Grande festa di compleanno per lo storico locale di corso Sempione, fra delizie gastronomiche e buona musica

Serenissima serata quella di domenica 16 marzo al Jazz Cafè. Serena e senza sbavatura alcuna. Una di quelle feste di compleanno ben organizzate e ben riuscite. Della serie, tanta gente ma niente ressa, staff cordiale e sorridente, abiti eleganti ma nessuna ingessatura. Insomma, la professionalità si è vista e il Jazz Cafè ha coronato i suoi tredici anni nel migliore dei modi.

ATMOSFERE - Nero, il pianoforte a coda avvolgeva di carezzevoli note gli ospiti che entravano. E che si lasciavano conquistare dal fascino esclusivo di uno spazio vellutato e sofisticato. Luci soffuse, atmosfere soft e il relax a far da perfetto complice a una serie di brindisi. Con gli amici più cari, con gli habitué e con i volti noti della moda, dello sport e dello spettacolo. E con le bollicine raffinate dello champagne Louis Roederer, ideale compagno delle prelibatezze proposte. A buffet, ma saggiamente diviso in diverse isole, golose oasi in equilibrio fra il classico e l'innovativo. Ecco allora il risotto il milanese, le cotolettine, i salumi toscani (fra cui lardo di conca, prosciutto al coltello, rigatino e coppa di testa), i formaggi abbinati alle confetture, gli affumicati di pesce, i vol-au vent con fonduta di formaggio, le verdure, la frutta e gli sfiziosi finger food al bicchiere. Per concludere con una candida torta di compleanno. Poi via, tutti a ballare con la musica orchestrata da un dj. Il bello? È che del buon cibo e del buon sound si può godere ogni sera (eccetto al domenica). Da tredici anni. E nel futuro prossimo venturo.

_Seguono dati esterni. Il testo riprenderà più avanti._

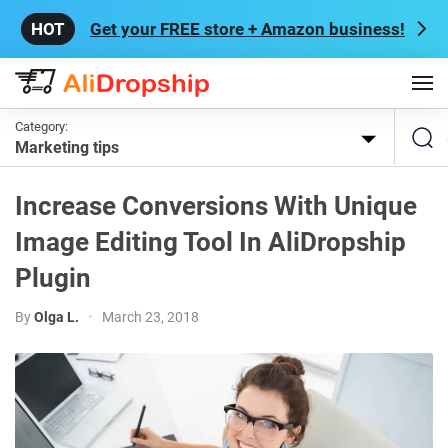
Get your FREE store + Amazon business!
Category:
Marketing tips
Increase Conversions With Unique
Image Editing Tool In AliDropship
Plugin
By
Olga L.
•
March 23, 2018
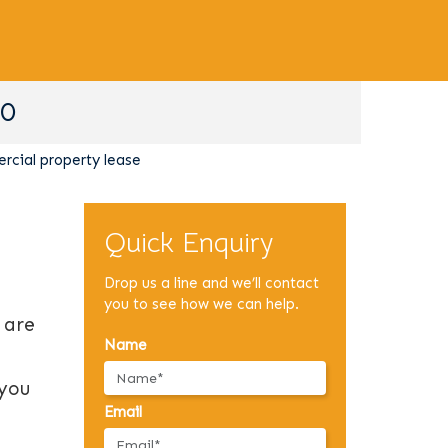
90
cial property lease
Quick Enquiry
Drop us a line and we’ll contact
you to see how we can help.
 are
Name
 you
Email
.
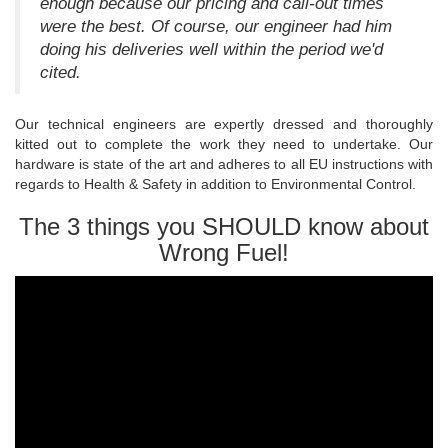
enough because our pricing and call-out times
were the best. Of course, our engineer had him
doing his deliveries well within the period we'd
cited.
Our technical engineers are expertly dressed and thoroughly
kitted out to complete the work they need to undertake. Our
hardware is state of the art and adheres to all EU instructions with
regards to Health & Safety in addition to Environmental Control.
The 3 things you SHOULD know about
Wrong Fuel!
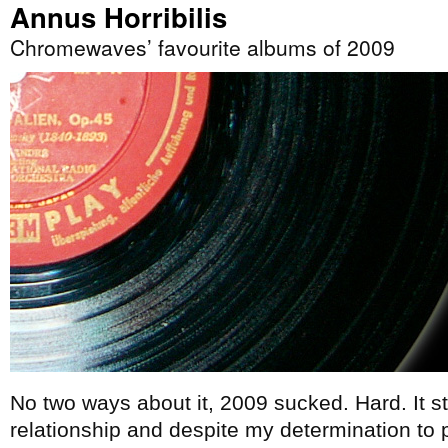
Annus Horribilis
Chromewaves’ favourite albums of 2009
No two ways about it, 2009 sucked. Hard. It s
relationship and despite my determination to p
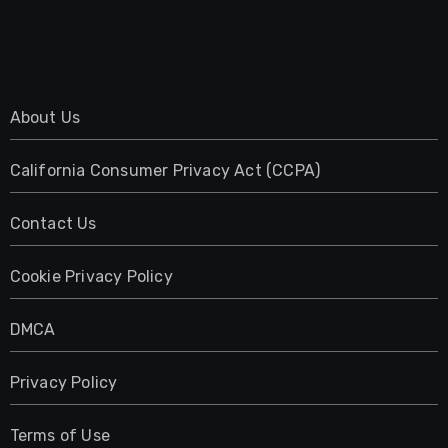
About Us
California Consumer Privacy Act (CCPA)
Contact Us
Cookie Privacy Policy
DMCA
Privacy Policy
Terms of Use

BUONA FORTUNA - Fu per merito di tre amici appassionati di jazz che il  locale aprì nel 1995, iniziando da una piccola room, per poi allargarsi, in una continua metamorfosi, fino all'aspetto attuale: una serie di sale disposte su due piani. Sopra, soffici poltrone color amaranto e pareti rosso e arancio; sotto, mattoni a vista per un ambiente più rustico e raccolto. Il dettaglio? Un maestoso bancone a forma di sassofono. Perché qui la musica è protagonista, insieme alla cucina, che sposa stagionalità, originalità e tradizione. Quando venire? Sempre, dal lunedì al sabato, dalle 8.30 alle due di notte, per colazione, pranzo, aperitivo e cena. E dopocena.